HC Deb 18 November 1968 vol 773 cc874-5
6. Mr. Arthur Lewis

asked the Secretary of State for Foreign and Common wealth Affairs why it is not the practice to publish figures for attendance of all- party Parliamentary delegations to inter national conferences such as Western European Union and the Council of Europe; and whether he will change this practice and make the information avail able to Members of Parliament on request.

Mr. Whitlock

The procedures of both the Western European Union and Council of Europe Assemblies provide for representation by either delegates or their alternates. There is, therefore, no special significance in the attendance of individual delegates, and I see no reason to change the present position.

7. Mr. Arthur Lewis

asked the Secretary of State for Foreign and Common wealth Affairs what were the actual rates of travelling, hotel and subsistence allowances paid at the approved rates claimed for and paid to delegates attending the Western European Union Assembly on Tuesday, 15th October. 1968; and if he will give an assurance that no claims were made or paid to delegates who were not in attendance.

Mr. Whitlock

Delegates travelled either tourist class by air or first-class by sea and rail. Hotel expenses were at the rate of £6 15s. 0d. for each night in Paris, with subsistence of £4 2s. 8d. for each 24 hours of their stay.

As my hon. Friend knows, expenses on this basis are paid to delegates and substitutes attending the Assembly as a whole and not according to attendance or non-attendance at specific debates.—[Vol. 770, c. 353–54.]

Mr. Lewis

Is my hon. Friend aware that it was widely reported in the Press that, on the occasion of an important vote connected with the Common Market, it was alleged that none of the delegates were present and no quorum could be formed to take the vote, so that it had to be postponed to another day? If one cannot find the information about who should or should not be there—the Department will not give it and neither will the Library—how can one check whether they were there or not to draw their fees?

Mr. Whitlock

As has been often said in the House, we are not responsible for Press reports. My hon. Friend has already been told once in the House that on the occasion to which he refers the British delegation had full representation.

Mr.
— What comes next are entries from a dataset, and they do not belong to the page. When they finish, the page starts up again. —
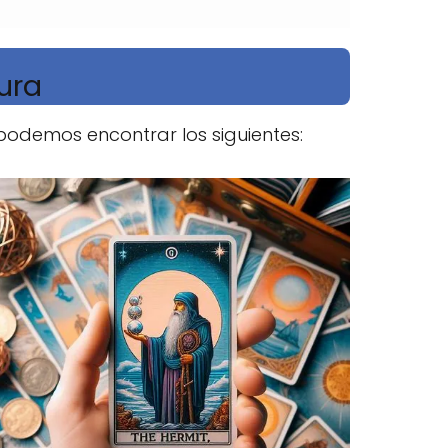
ura
podemos encontrar los siguientes:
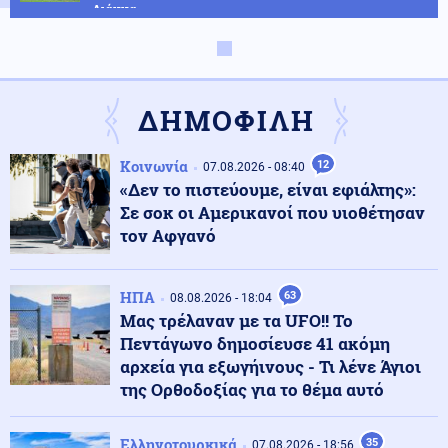
Λιάκκα
Πολιτική
08.08.2026 - 23:38
Κωνσταντοπούλου: Το έγκλημα των υποκλοπών
αποτελεί έγκλημα κατά της Δημοκρατίας - Η ανάρτησή
ΔΗΜΟΦΙΛΗ
της
Κοινωνία
12
07.08.2026 - 08:40
Κόσμος
08.08.2026 - 23:25
«Δεν το πιστεύουμε, είναι εφιάλτης»:
Τους "την έσκασε" άθελά του ο Ρονάλντο: Πλήθος
Σε σοκ οι Αμερικανοί που υιοθέτησαν
κόσμου στη Μαδέρα για το γάμο, αλλά τελικά
παντρευόταν άλλο ζευγάρι
τον Αφγανό
Κοινωνία
08.08.2026 - 23:15
ΗΠΑ
63
08.08.2026 - 18:04
Συγκλονιστικό τροχαίο: Αυτοκίνητο συγκρούστηκε με
Μας τρέλαναν με τα UFO!! Το
μηχανή αστυνομικών της ΔΙΑΣ στο Λαγονήσι
Πεντάγωνο δημοσίευσε 41 ακόμη
αρχεία για εξωγήινους - Τι λένε Άγιοι
της Ορθοδοξίας για το θέμα αυτό
Ένοπλες Συρράξεις
08.08.2026 - 23:06
Καταγγελία για νυχτερινή είσοδο ισραηλινών
στρατευμάτων σε χωριό του Λιβάνου - Τι απαντά το
Ελληνοτουρκικά
35
07.08.2026 - 18:56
Peel

The Minister has referred to the rates payable to our delegates. Will he bear in mind that more and more, particularly since devaluation, the rates compare unfavourably with those paid to all other delegations to both the Council of Europe and W.E.U., and will he look into it again?

Mr. Whitlock

That is not my impression. The subsistence allowances paid to members of the British delegation are reasonable, and, while being no higher than many others, they are at an average level compared with those paid to delegations from other countries.

Mr. Shinwell

But is it not true that all delegates from the House sent to this Assembly have been sent because they are specially selected as being in favour of British entry into the Common Market? Is not that what it is all about? Is not that the significance if it? Are we now to understand that we are converting these amateur pro-Common marketeers into professionals?

Why not answer the question? Do not run away. What is my hon. Friend afraid of?